On 11 Sep 2014 14:06, "Brandon Butterworth" <bran...@bogons.net> wrote:
>
> > Standard optics should be fine...
>
> s/should/may/

Well I'd certainly try this first with a stock inventory part before
spending unnecessary money on the expensive vendor optic...

>
> > > I have a pair if 11 channel mux/demux's which include wavelength
1310nm.
>
> If that is a 20nm wide cwdm port then the sfp needs to be
> on 1310 +/- 6.5nm, ie a CWDM part. A typical LR part is
> free to roam between 1270 - 1360nm so chances of working are slim.

Kind of. But not really free to roam...

The receivers are indeed wideband but the transmitters use a laser which is
a single frequency light and will not vary much.

Vendors do give different tolerances for what the actual wavelength
transmitted will be and this will fluctuate slightly due to the
manufacturing process or temperature and indeed an optic sold as cwdm will
have been checked against a tighter limit but I'd be shocked if you're
buying LR that isn't almost exactly 1310.

> [Data shown]
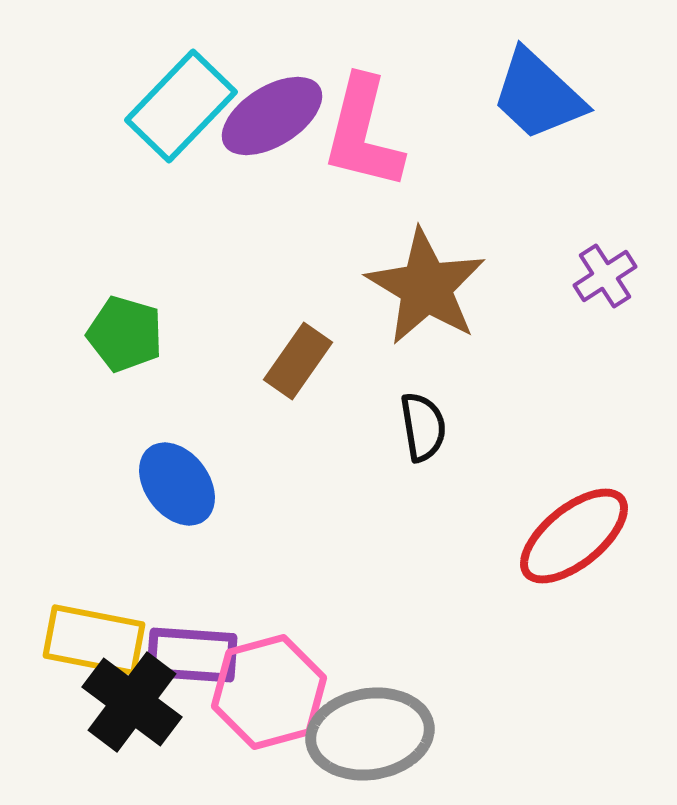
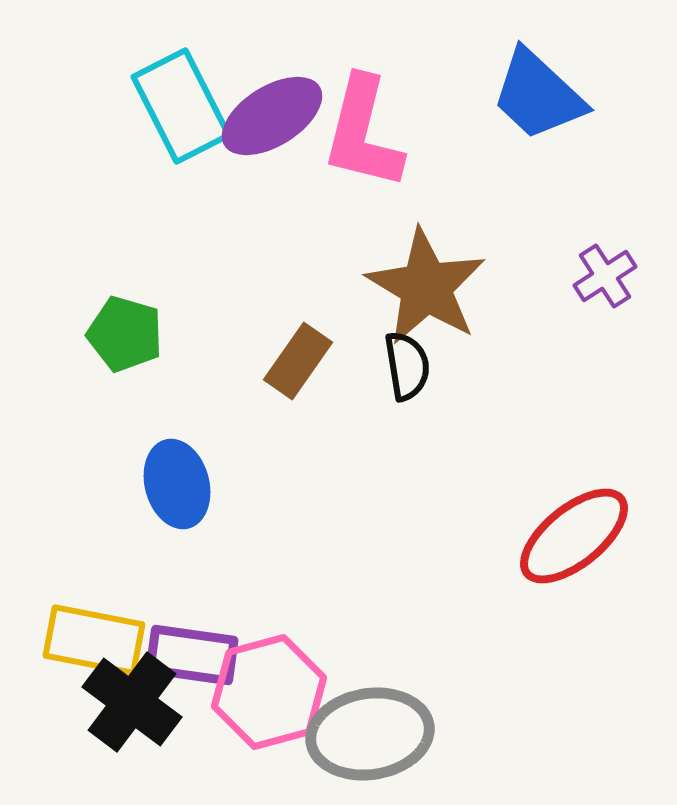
cyan rectangle: rotated 71 degrees counterclockwise
black semicircle: moved 16 px left, 61 px up
blue ellipse: rotated 22 degrees clockwise
purple rectangle: rotated 4 degrees clockwise
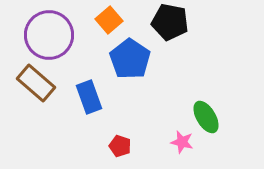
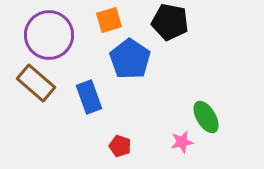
orange square: rotated 24 degrees clockwise
pink star: rotated 25 degrees counterclockwise
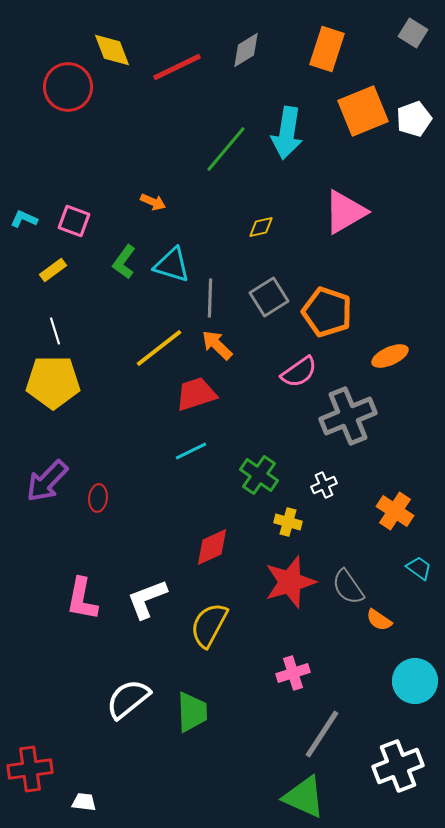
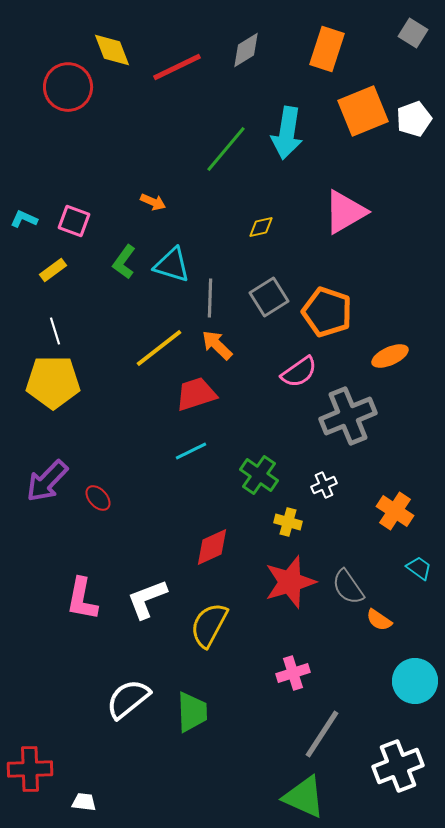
red ellipse at (98, 498): rotated 48 degrees counterclockwise
red cross at (30, 769): rotated 6 degrees clockwise
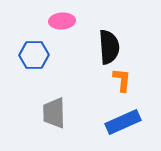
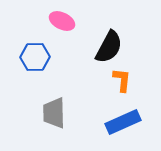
pink ellipse: rotated 30 degrees clockwise
black semicircle: rotated 32 degrees clockwise
blue hexagon: moved 1 px right, 2 px down
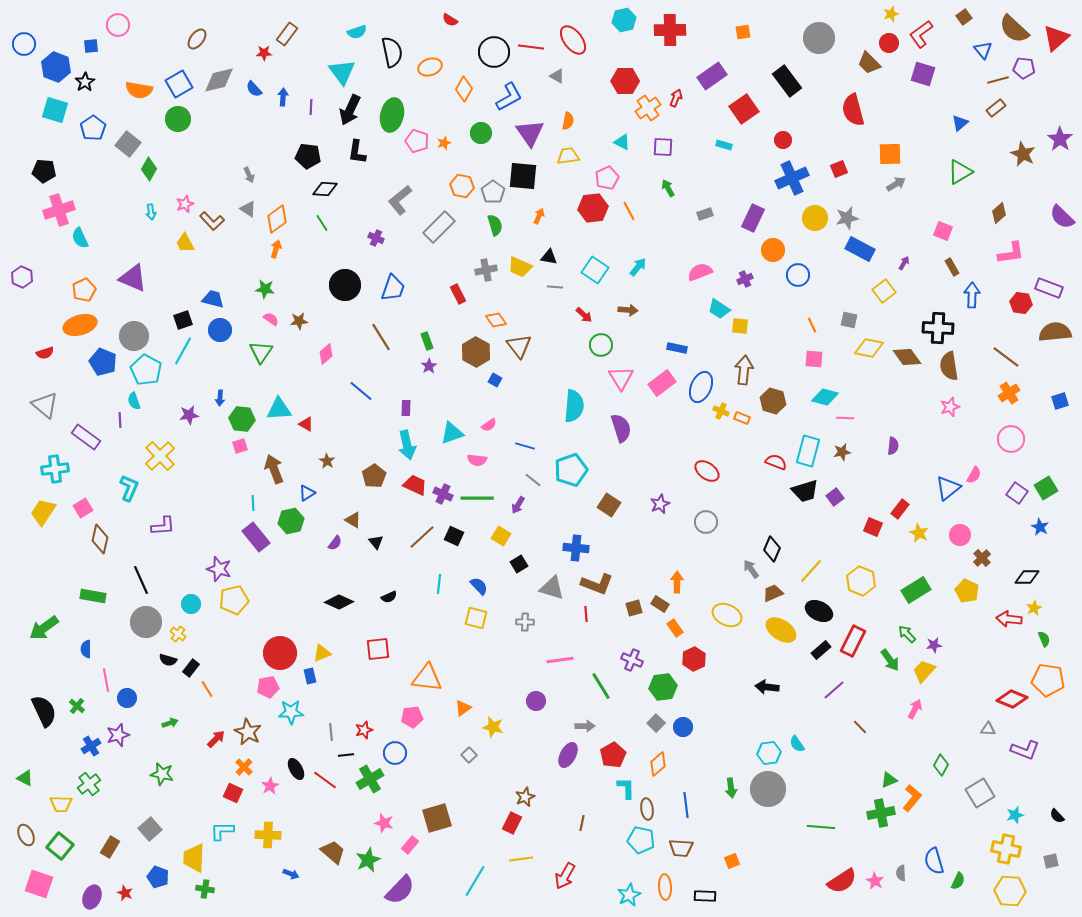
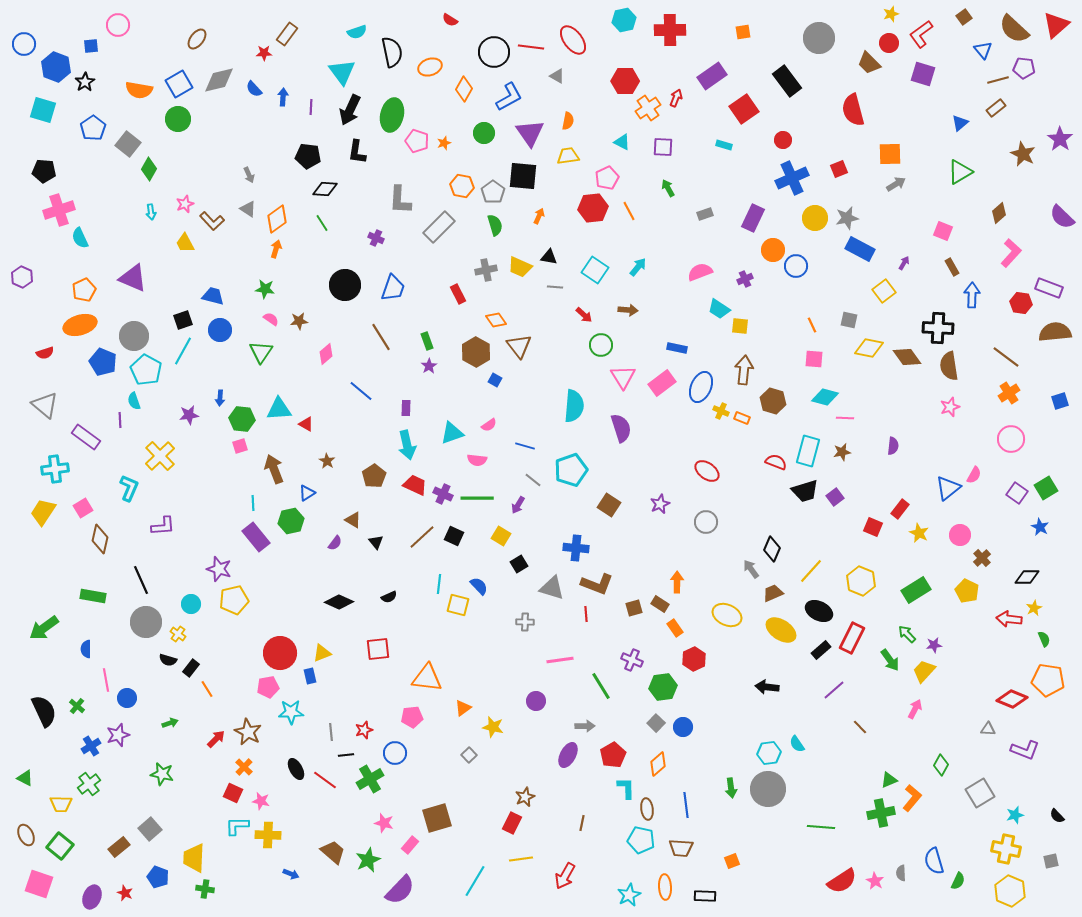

> [Work required]
Answer these about the email on optics:
1. How many channels does each mux/demux in the pair have?
2. Between which wavelengths is a typical LR part said to be "free to roam"?
3. What do the transmitters use, according to the reply?
The items can be set aside; nothing here depends on them.

> [The answer]
1. 11 channels.
2. Between 1270 and 1360nm.
3. A laser, which is single-frequency light and will not vary much.